## [TASK DESCRIPTION]
When you reach a picture, pass over it; every other part of the records should be transcribed word for word.

[Web page edit records]
************

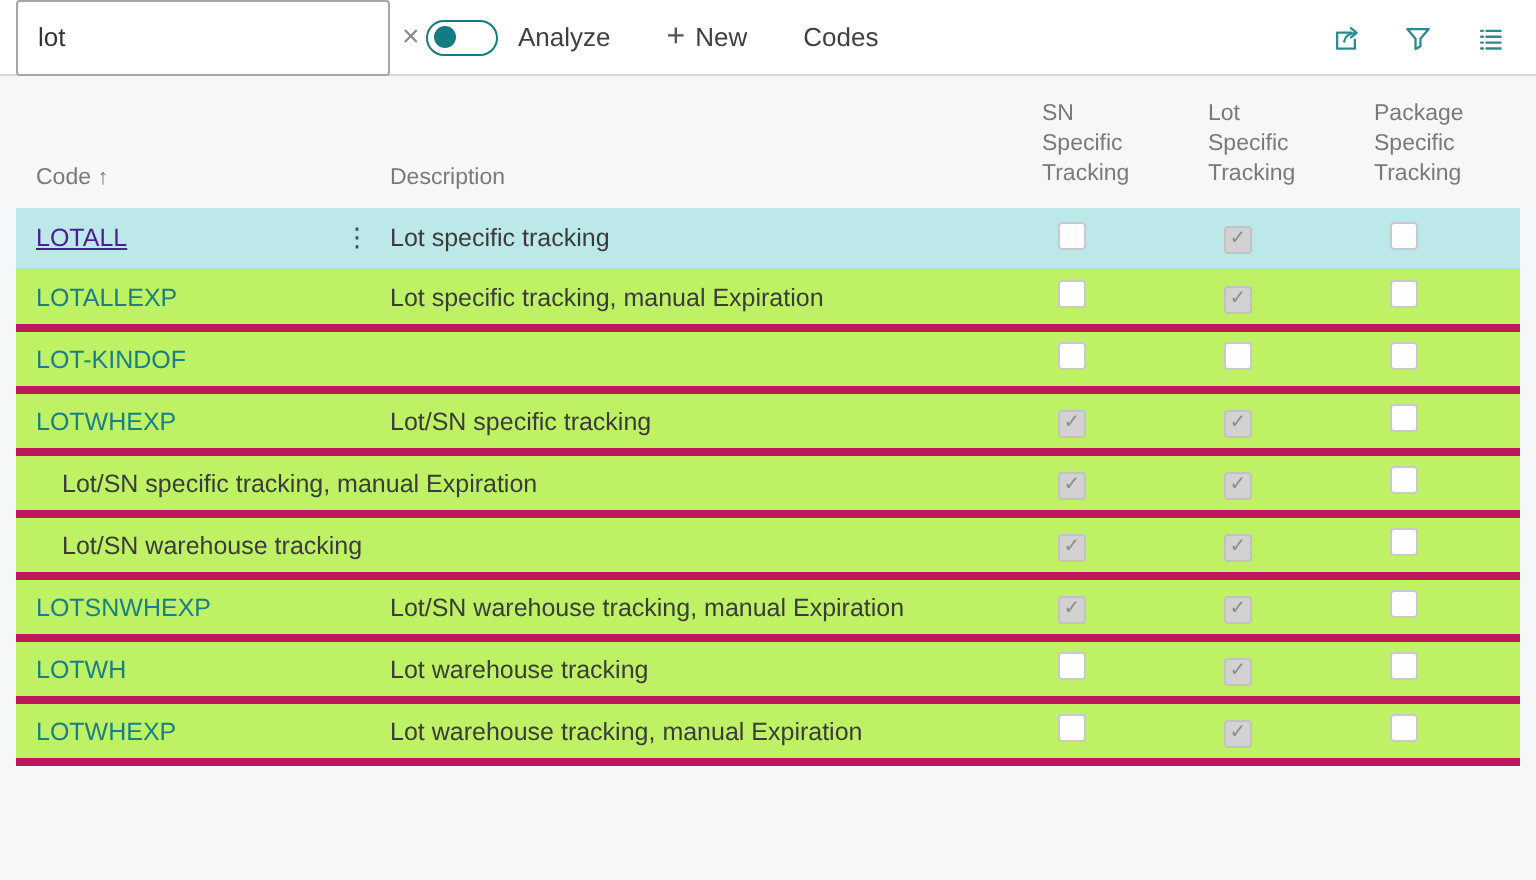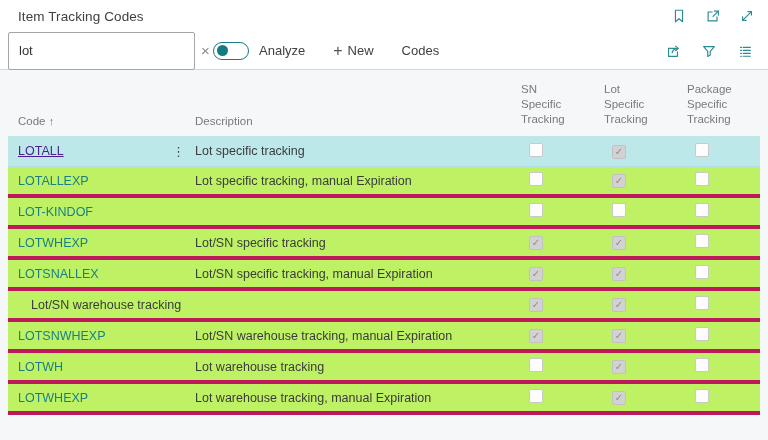--- a/index.html
+++ b/index.html
@@ -52,30 +52,6 @@
 
 <div class="app">
 
-  <div class="topbar">
-    <span class="page-title">Item Tracking Codes</span>
-    <span class="topbar-icons">
-      <span class="icon-btn">
-        <svg viewBox="0 0 18 18">
-            <path d="M5 2.5h8v13l-4-3.4-4 3.4z"></path>
-          </svg>
-      </span>
-      <span class="icon-btn">
-        <svg viewBox="0 0 18 18">
-            <path d="M8 4.5H3.5v10h10V10"></path>
-            <path d="M10.5 3.5H15v4.5"></path>
-            <path d="M15 3.5l-6 6"></path>
-          </svg>
-      </span>
-      <span class="icon-btn">
-        <svg viewBox="0 0 18 18">
-            <path d="M4 14L14 4"></path>
-            <path d="M4 10v4h4"></path>
-            <path d="M14 8V4h-4"></path>
-          </svg>
-      </span>
-    </span>
-  </div>
 
   <div class="toolbar">
     <div class="searchbox">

************

## [RESULT FOR THIS EXERCISE]
--- a/index.html
+++ b/index.html
@@ -52,30 +52,6 @@
 
 <div class="app">
 
-  <div class="topbar">
-    <span class="page-title">Item Tracking Codes</span>
-    <span class="topbar-icons">
-      <span class="icon-btn">
-        <svg viewBox="0 0 18 18">
-            <path d="M5 2.5h8v13l-4-3.4-4 3.4z"></path>
-          </svg>
-      </span>
-      <span class="icon-btn">
-        <svg viewBox="0 0 18 18">
-            <path d="M8 4.5H3.5v10h10V10"></path>
-            <path d="M10.5 3.5H15v4.5"></path>
-            <path d="M15 3.5l-6 6"></path>
-          </svg>
-      </span>
-      <span class="icon-btn">
-        <svg viewBox="0 0 18 18">
-            <path d="M4 14L14 4"></path>
-            <path d="M4 10v4h4"></path>
-            <path d="M14 8V4h-4"></path>
-          </svg>
-      </span>
-    </span>
-  </div>
 
   <div class="toolbar">
     <div class="searchbox">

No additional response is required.